## Fragmento del documento
---

Contrato de Actuación en Vivo para Músicos
Tu show. Tus derechos. Tus condiciones — por escrito antes de subir al escenario.
Un contrato de actuación en vivo es el acuerdo entre un artista y quien lo contrata — una sala, un festival, un promotor, un cliente privado. Fija la fecha, el caché, la duración del set, el rider técnico y qué pasa si el show se cae. Cobrar a tiempo y en las condiciones pactadas empieza con este documento.
Los músicos independientes cierran demasiados bolos por WhatsApp y con un apretón de manos. Eso funciona hasta que deja de funcionar. La sala cambia el horario. El promotor discute el anticipo. El equipo que figura en tu rider no está. Un contrato de actuación firmado convierte cada una de esas situaciones de una pelea en una cláusula para releer.
MUSILOCK genera un contrato de actuación en vivo que cubre lo esencial: partes y datos de contacto, dirección del recinto, fecha y horarios, caché, anticipo y calendario de pagos, política de cancelación, rider técnico y de hospitalidad, permisos de grabación y transmisión, y fuerza mayor. Cada cláusula está redactada en lenguaje claro, no escondida en jerga jurídica.
El contrato es bilingüe desde el primer día, algo clave para artistas en gira entre mercados hispanohablantes y anglosajones. Ambas versiones tienen el mismo valor legal. Las firmas electrónicas a través de SignWell están reconocidas por el Reglamento eIDAS en Europa, la ley ESIGN en Estados Unidos, y marcos equivalentes en toda América Latina, así que el PDF firmado es exigible en cualquier país.

---

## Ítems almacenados

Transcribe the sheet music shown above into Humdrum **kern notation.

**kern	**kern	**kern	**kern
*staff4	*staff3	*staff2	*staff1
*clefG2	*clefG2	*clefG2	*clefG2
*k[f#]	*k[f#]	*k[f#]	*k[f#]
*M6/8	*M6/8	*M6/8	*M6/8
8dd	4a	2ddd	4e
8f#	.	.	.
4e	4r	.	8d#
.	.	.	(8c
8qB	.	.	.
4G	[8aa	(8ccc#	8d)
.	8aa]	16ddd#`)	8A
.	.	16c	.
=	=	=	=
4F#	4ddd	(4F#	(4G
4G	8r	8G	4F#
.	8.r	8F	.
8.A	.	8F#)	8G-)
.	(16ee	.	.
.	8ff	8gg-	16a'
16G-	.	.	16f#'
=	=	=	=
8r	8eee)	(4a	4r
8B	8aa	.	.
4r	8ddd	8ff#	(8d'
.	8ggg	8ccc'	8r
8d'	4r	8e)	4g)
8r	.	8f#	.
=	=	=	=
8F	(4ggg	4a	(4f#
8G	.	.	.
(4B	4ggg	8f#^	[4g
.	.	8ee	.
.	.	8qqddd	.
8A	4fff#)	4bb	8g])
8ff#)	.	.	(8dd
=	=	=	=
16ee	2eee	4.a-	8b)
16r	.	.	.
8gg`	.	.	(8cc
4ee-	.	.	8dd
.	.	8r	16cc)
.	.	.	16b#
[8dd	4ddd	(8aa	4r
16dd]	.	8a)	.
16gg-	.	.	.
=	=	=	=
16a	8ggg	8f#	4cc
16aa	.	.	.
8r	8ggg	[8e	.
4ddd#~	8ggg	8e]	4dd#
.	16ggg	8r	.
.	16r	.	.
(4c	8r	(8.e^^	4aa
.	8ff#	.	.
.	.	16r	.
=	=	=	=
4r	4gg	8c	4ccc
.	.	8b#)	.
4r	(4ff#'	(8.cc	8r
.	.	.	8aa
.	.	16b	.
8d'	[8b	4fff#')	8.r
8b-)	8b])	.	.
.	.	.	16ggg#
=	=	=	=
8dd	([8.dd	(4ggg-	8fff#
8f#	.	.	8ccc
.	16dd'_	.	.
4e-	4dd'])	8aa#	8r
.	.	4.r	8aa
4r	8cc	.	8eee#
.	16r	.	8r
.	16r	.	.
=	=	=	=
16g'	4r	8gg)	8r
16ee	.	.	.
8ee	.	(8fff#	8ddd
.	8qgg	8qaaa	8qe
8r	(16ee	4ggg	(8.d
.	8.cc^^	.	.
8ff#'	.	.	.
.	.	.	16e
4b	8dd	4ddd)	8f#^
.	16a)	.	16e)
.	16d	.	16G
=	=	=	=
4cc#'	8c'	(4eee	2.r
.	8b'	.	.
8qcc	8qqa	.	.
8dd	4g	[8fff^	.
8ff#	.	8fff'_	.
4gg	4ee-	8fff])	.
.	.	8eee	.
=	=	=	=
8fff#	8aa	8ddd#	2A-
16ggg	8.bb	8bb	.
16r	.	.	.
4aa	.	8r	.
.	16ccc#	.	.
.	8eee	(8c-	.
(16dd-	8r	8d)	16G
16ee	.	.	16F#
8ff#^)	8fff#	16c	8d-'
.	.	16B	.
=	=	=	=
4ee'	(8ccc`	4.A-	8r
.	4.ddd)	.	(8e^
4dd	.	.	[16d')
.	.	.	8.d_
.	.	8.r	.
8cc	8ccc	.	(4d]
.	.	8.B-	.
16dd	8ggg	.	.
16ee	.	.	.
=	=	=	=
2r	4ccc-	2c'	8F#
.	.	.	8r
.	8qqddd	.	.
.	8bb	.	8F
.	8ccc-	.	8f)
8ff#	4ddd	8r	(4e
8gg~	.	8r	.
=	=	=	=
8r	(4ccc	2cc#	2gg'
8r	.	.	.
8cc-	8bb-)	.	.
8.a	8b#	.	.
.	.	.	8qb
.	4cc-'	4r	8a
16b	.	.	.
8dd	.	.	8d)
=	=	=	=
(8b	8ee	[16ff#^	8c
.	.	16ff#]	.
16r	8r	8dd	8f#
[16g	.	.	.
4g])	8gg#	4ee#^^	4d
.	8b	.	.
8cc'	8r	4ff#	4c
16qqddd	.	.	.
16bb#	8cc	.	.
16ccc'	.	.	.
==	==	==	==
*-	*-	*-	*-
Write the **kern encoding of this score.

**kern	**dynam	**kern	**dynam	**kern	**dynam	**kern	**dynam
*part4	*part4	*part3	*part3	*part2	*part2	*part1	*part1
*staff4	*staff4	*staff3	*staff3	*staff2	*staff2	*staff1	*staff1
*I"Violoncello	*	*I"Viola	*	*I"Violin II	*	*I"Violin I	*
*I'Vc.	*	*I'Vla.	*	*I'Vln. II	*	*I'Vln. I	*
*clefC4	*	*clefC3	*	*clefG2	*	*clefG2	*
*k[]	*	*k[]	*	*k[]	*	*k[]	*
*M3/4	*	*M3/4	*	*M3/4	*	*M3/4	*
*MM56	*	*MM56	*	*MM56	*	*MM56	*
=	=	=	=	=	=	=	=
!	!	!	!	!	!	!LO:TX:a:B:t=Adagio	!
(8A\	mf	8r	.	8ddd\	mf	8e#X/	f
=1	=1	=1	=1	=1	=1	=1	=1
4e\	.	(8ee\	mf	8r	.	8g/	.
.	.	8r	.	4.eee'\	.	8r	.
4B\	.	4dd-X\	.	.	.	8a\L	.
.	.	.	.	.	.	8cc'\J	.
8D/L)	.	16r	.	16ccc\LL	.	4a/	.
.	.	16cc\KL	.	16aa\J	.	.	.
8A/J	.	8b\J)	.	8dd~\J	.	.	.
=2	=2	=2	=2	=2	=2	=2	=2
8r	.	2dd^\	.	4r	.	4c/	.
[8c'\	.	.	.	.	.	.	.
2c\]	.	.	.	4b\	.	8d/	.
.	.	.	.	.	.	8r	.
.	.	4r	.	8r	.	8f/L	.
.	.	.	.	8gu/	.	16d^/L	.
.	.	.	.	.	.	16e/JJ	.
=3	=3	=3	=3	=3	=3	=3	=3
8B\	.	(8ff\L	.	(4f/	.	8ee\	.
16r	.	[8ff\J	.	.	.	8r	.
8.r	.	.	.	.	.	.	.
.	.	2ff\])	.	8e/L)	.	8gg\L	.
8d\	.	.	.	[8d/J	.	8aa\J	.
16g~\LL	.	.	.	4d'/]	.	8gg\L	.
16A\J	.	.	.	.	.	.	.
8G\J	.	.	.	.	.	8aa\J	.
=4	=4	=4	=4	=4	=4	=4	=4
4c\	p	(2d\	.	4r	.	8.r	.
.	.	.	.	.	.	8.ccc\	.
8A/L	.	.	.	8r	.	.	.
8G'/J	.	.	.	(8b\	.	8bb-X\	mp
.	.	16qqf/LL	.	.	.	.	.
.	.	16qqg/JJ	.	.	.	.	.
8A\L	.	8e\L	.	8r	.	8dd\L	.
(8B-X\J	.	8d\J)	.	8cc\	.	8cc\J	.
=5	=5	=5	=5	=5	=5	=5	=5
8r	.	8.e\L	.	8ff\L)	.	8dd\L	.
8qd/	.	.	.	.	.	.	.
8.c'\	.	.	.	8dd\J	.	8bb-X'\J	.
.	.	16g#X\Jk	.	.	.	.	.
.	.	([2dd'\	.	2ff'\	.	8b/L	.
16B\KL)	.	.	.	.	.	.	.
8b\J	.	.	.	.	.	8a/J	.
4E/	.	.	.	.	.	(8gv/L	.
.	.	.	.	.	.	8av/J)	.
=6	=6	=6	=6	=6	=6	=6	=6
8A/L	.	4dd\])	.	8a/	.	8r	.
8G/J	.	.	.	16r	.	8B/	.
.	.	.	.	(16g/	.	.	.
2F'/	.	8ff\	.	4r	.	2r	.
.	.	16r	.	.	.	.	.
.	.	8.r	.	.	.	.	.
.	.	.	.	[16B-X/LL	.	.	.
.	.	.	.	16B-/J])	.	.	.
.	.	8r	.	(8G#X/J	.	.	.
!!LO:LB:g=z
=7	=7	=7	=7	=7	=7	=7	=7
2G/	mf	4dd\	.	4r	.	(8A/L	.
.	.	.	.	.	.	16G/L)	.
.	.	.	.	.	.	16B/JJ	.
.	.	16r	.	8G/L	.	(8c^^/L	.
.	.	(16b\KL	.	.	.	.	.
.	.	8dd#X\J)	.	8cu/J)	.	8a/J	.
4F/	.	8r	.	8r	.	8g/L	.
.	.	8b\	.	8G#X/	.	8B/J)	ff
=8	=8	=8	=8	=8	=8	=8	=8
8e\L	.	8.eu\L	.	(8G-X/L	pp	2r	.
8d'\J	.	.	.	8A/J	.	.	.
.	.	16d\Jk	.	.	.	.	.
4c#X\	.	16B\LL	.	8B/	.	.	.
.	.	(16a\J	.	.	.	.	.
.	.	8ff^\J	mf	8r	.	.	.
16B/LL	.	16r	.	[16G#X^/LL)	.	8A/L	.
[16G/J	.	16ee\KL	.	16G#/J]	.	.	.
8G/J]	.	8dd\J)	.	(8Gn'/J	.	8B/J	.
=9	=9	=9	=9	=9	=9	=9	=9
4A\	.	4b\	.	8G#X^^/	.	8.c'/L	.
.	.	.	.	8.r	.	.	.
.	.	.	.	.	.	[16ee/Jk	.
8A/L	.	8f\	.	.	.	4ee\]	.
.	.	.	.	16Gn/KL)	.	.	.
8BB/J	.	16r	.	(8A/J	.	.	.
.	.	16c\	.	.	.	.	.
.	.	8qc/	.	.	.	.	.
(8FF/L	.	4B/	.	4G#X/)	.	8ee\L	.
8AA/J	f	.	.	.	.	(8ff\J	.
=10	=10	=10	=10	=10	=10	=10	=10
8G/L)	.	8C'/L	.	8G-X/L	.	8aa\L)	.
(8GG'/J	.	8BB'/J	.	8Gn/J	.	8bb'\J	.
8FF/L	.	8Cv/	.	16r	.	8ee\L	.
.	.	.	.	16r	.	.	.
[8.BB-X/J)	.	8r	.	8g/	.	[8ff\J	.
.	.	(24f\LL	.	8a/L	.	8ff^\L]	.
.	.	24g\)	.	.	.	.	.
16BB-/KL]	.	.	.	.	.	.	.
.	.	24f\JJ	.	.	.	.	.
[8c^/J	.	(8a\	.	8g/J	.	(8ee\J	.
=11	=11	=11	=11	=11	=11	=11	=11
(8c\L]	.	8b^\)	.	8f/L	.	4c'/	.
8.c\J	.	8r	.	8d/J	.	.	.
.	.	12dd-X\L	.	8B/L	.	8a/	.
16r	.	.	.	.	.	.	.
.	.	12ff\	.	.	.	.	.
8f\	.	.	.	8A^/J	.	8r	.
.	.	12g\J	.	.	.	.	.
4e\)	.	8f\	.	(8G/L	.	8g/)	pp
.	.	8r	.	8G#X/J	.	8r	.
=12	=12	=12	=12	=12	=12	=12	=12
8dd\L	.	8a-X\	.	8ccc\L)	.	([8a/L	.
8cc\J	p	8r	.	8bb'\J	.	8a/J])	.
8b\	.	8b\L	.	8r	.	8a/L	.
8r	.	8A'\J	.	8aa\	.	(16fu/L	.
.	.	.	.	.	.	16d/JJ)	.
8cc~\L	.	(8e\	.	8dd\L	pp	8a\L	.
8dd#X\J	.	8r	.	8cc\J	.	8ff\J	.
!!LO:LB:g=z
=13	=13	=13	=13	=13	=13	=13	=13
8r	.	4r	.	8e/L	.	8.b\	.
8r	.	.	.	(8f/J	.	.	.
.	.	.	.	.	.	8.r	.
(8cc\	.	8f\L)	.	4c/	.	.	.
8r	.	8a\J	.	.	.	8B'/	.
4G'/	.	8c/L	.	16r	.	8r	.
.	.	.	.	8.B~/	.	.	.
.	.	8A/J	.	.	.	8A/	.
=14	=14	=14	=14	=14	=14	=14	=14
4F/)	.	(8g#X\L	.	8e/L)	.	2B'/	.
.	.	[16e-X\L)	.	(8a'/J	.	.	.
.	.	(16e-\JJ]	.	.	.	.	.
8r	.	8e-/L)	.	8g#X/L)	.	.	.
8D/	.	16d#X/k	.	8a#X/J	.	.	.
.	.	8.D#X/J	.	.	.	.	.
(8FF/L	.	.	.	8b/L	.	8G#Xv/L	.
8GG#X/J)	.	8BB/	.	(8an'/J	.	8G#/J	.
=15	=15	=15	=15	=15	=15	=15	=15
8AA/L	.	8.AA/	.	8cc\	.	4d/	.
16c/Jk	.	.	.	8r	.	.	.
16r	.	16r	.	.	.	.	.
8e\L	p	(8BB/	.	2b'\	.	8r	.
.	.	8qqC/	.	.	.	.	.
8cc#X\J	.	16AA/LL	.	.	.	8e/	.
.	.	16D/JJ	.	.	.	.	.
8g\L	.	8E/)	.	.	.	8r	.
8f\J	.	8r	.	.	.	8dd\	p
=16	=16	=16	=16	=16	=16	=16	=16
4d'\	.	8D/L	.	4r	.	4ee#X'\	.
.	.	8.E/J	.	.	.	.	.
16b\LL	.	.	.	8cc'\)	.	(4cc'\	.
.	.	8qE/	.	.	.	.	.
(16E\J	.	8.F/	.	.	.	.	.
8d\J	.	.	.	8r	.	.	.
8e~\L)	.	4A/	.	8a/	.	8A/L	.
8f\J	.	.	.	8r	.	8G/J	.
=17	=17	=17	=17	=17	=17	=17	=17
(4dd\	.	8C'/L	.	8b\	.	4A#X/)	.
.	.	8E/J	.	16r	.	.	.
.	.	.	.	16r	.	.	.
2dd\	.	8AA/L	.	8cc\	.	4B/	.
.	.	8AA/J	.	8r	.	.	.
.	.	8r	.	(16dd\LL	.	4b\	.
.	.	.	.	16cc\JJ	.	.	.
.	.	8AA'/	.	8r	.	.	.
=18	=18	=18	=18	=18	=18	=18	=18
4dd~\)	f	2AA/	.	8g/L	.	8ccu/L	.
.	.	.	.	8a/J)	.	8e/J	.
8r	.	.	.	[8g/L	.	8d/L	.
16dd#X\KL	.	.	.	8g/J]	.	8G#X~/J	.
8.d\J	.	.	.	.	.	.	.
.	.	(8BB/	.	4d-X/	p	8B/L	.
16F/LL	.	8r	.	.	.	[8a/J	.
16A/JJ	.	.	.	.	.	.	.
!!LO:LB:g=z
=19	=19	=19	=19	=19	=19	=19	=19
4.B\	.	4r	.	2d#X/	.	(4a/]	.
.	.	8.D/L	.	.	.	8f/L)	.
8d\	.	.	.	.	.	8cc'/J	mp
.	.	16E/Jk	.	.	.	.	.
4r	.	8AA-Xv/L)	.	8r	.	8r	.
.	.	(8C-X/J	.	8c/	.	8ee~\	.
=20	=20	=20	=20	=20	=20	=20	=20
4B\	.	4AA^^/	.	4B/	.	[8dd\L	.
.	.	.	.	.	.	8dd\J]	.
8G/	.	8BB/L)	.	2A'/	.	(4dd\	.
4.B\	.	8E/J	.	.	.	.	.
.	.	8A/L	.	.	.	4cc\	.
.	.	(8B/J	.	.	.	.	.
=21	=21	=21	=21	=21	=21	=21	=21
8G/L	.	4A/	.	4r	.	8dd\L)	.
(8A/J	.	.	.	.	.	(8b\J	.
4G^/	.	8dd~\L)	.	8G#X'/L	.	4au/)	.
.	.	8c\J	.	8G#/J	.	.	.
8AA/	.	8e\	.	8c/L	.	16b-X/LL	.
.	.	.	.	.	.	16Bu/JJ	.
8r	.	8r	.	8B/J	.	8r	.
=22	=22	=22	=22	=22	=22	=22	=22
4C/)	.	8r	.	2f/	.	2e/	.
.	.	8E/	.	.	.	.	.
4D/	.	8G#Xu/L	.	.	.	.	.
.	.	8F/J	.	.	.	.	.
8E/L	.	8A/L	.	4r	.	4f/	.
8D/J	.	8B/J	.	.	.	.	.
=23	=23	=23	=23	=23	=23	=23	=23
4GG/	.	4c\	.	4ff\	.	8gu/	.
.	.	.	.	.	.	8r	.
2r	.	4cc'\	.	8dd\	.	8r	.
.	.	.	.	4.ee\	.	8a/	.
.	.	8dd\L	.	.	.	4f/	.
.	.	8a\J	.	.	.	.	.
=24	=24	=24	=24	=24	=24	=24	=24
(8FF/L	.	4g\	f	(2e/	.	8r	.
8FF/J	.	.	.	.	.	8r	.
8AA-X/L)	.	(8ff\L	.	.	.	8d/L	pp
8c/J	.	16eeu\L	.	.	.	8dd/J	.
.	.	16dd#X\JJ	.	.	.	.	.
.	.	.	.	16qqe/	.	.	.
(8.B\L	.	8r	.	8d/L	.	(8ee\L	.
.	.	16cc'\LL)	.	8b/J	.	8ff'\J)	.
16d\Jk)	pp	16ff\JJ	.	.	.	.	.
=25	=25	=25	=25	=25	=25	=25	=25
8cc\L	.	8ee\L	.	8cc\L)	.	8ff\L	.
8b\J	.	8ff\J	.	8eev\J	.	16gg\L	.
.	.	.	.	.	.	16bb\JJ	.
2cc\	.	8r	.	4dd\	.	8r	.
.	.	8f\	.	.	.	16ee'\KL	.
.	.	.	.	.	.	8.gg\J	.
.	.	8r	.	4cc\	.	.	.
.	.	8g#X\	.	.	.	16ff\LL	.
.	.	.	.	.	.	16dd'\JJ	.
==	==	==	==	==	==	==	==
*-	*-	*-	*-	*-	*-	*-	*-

---

## Instrucciones de tareas
1: Según el texto sobre contratos de actuación en vivo, ¿a través de qué servicio se realizan las firmas electrónicas?
2: Prolonga el texto sobre contratos de actuación en vivo a partir de su última oración.
Los ítems son un material independiente del texto.

## Respuestas por tarea
1: A través de SignWell.

2:
Cuando ambas partes firman, el PDF final queda guardado en tu cuenta de MUSILOCK — listo para sacarlo cuando toque cobrar, o si algo se tuerce. Vale para un bolo único, un slot de festival, una residencia o una gira completa: el asistente se adapta al alcance.
Cierra el bolo. Firma el contrato.
Del primer campo a la firma en menos de 10 minutos.
Crear este contratoPreguntas frecuentes
¿Realmente necesito un contrato para un bolo pequeño?
Sí — precisamente en los bolos chicos es donde los acuerdos informales fallan más. Un contrato no tiene que ser largo. Solo tiene que decir la fecha, el caché, cómo cobras y qué pasa si alguien cancela. Aunque sea para un bar local, tenerlo por escrito vale los diez minutos que toma.
¿Qué es un rider y por qué va en el contrato?
El rider es la lista de requerimientos técnicos y de hospitalidad del show — equipo de sonido, monitores, micrófonos, backline, camerino, comida, agua. Anexarlo al contrato hace al recinto responsable de proveer esos elementos. Sin rider firmado, no tienes argumento cuando llegas y el equipo está mal.
¿Qué pasa si la sala cancela?
Lo decide la cláusula de cancelación. Lo habitual es una escala: caché completo si cancelan pegado a la fecha, parcial si cancelan con más antelación, cero si avisan con mucho tiempo. MUSILOCK te deja configurar las condiciones de cancelación que quieras e incluirlas en el contrato.
¿Sirve este contrato para una gira internacional?
Sí. La plantilla es bilingüe y está pensada para ser flexible entre jurisdicciones. Para giras multipaís, lo normal es un contrato por recinto o por tramo. Las firmas electrónicas son válidas en Estados Unidos, la UE, Reino Unido y la mayoría de América Latina, así que no hace falta mandar papeles por avión.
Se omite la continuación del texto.